Le premier jour, 84 personnes ont participé, avec la participation de l'équipe de coordination de l'initiative, Leire Morquecho, Carlos Fritzen SJ et les responsables de l'initiative Irma Mariño et José Romero, les coordinateurs de chaque pays et un grand nombre d'enseignants. Ce sont leurs contributions qui ont enrichi cette rencontre de réflexion à partir de leurs expériences en classe.
La cérémonie d'ouverture a été dirigée par le cardinal Pedro Barreto, suivi par Carlos Fritzen SJ et Irma Mariño.
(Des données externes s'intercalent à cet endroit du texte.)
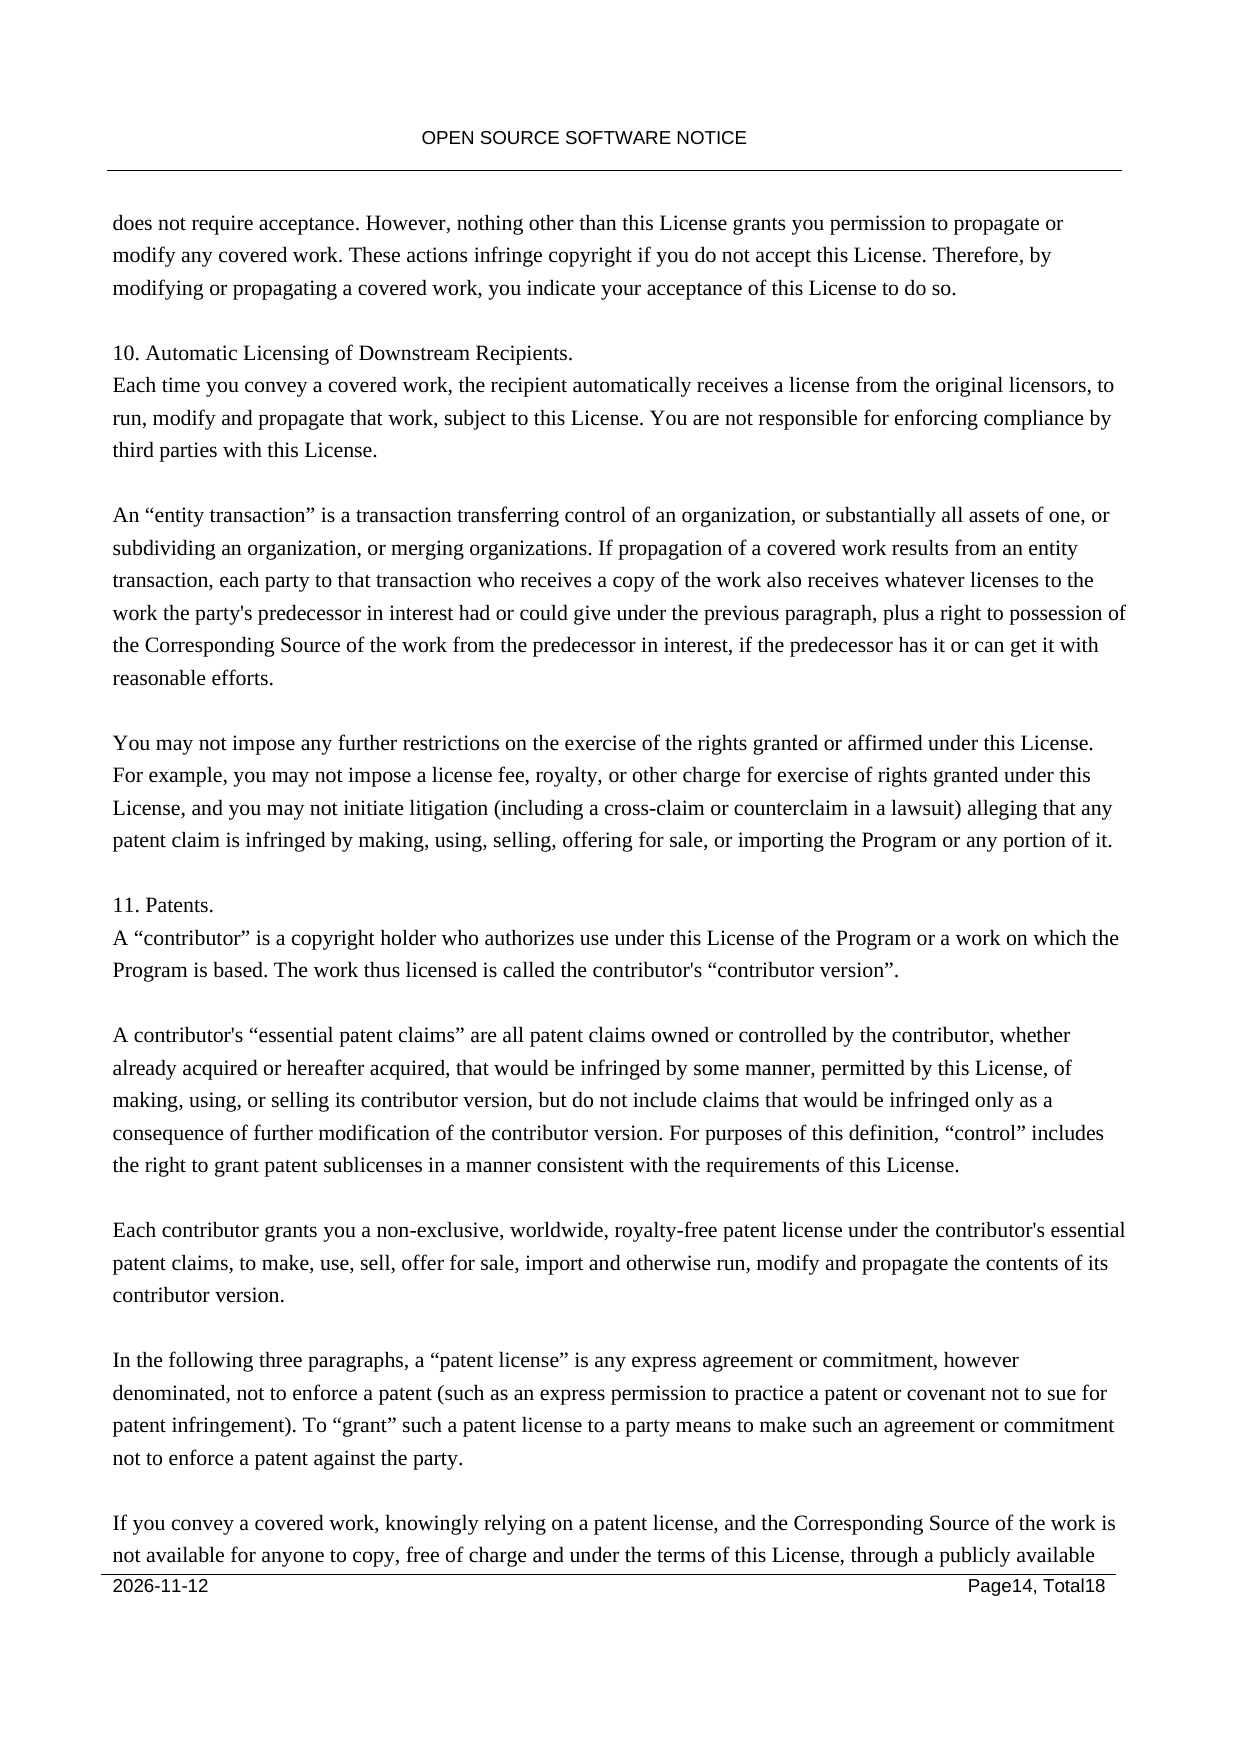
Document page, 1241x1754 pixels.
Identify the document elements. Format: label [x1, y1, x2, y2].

text [112, 206, 1128, 1571]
Leurs messages ont souligné le travail avec amour qui est fait en Amazonie, le plaisir et la joie de travailler pour cette région, le travail qui est fait face aux difficultés avec espoir et l'effort mis dans les équipes pour une éducation qui transforme les vies, pour une meilleure vie en équilibre dans notre maison commune.
Un thème important tout au long de la réunion a été celui des territoires et de leur relation avec la mobilité des sociétés forestières, comprenant que c'est la perte de ces territoires qui les expulse pour vivre dans des situations de grande précarité, menaçant la possibilité de donner une continuité à leurs langues, et donc au transfert de connaissances présentes et explicitées à travers l'oralité, dans ce sens on assume l'engagement de les accompagner dans leurs processus de mobilité.
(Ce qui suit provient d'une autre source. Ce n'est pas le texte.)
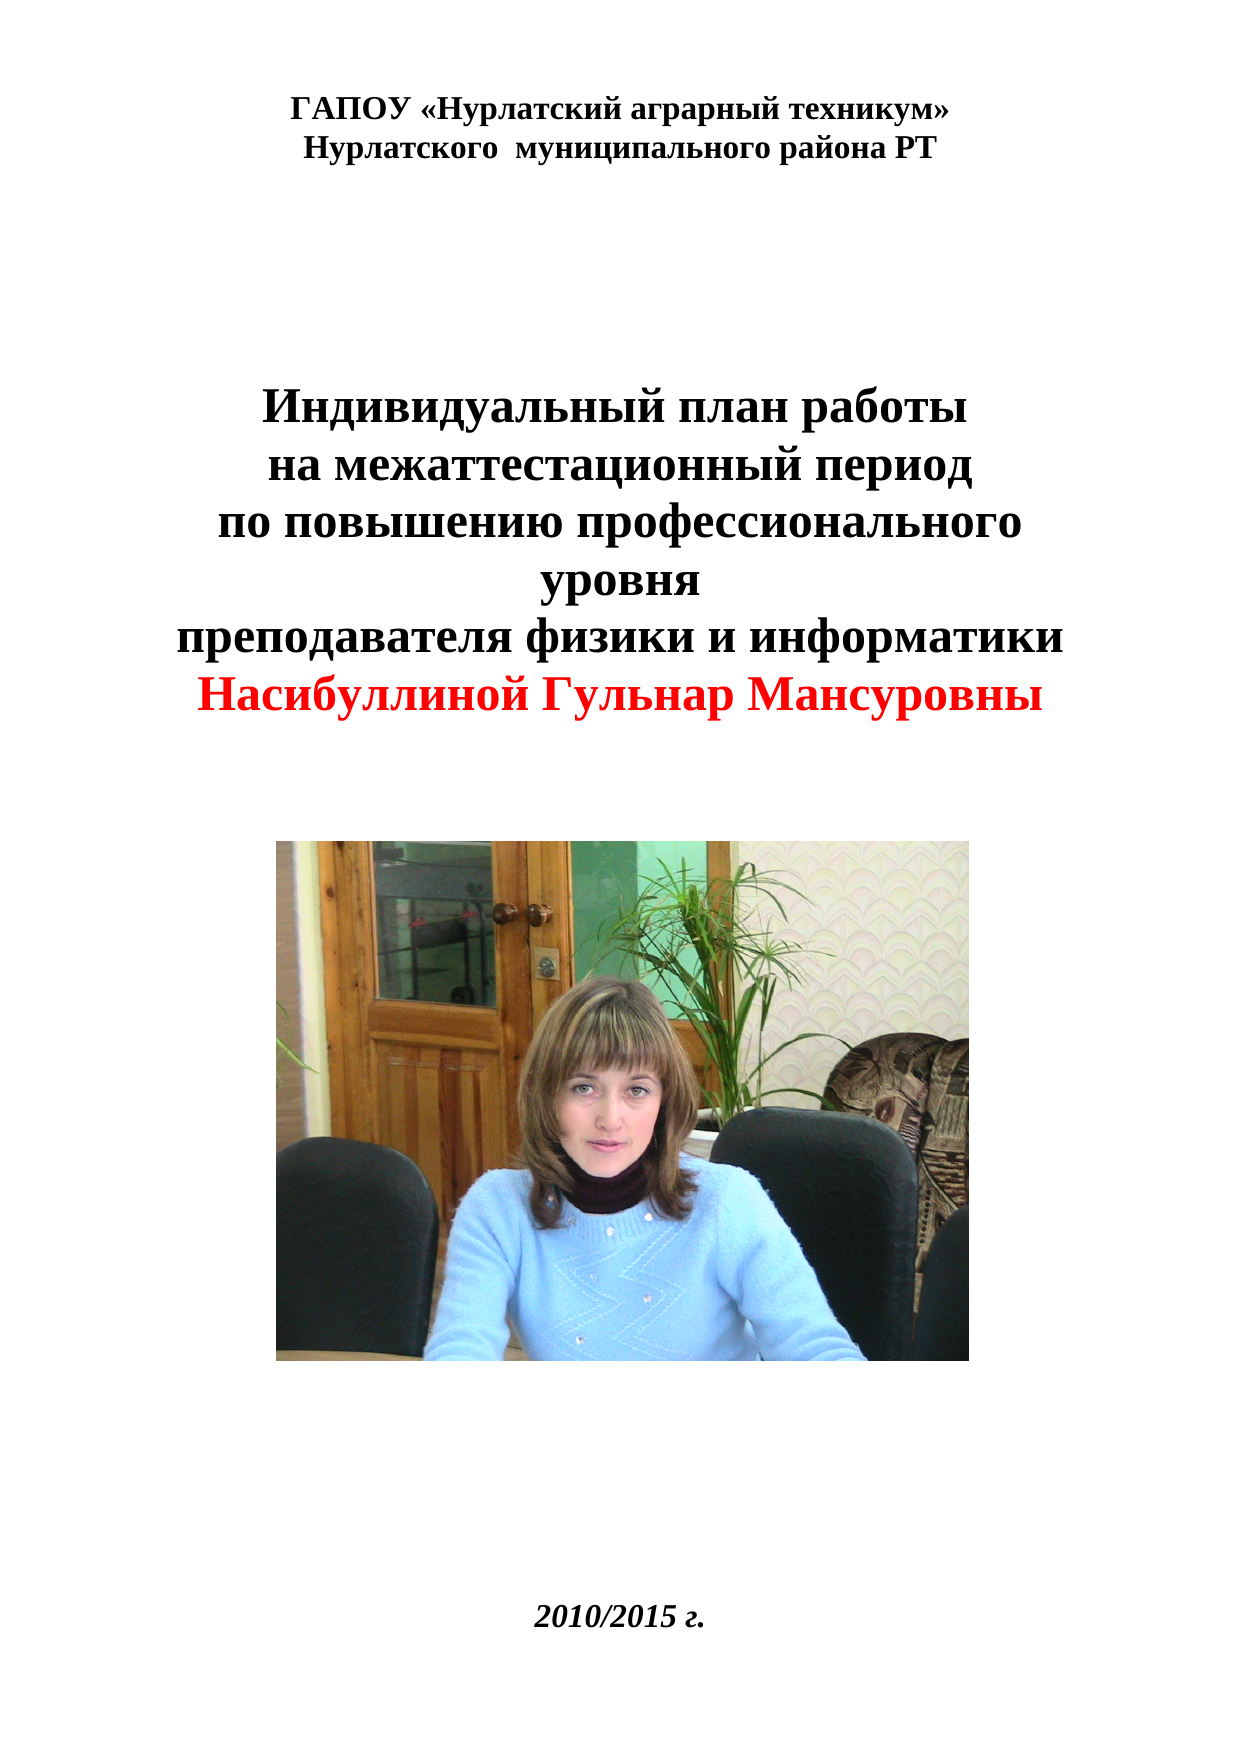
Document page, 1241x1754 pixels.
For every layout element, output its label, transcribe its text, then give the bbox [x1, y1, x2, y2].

A la fin de la réunion, le Père Roberto Jaramillo SJ, Président de la CPAL, a souligné l'importance des alliances locales, nationales, régionales et même mondiales afin de prendre soin de notre maison commune ; et les mots du Père Alfredo Kiteso SJ, Directeur de Fe y Alegría en République Démocratique du Congo, qui a appelé à une position ferme sur les problèmes sociaux et écologiques afin de construire une éducation d'écologie intégrale avec des valeurs et des principes chrétiens, mais aussi d'écologie intégrale.
Par la suite, une proposition de travail a été présentée qui prend en compte les 5 R :
Enregistrer la violence
Révéler la réalité
Récupérer la mémoire
Résistance culturelle
Recréer de nouvelles formes de vie.
Ernesto Cavassa SJ, directeur de Fe y Alegría au Pérou, était chargé de la célébration de l'Eucharistie. Les résultats de cette conférence ont été concrétisés dans les Accords et Engagements conclus (en espagnol).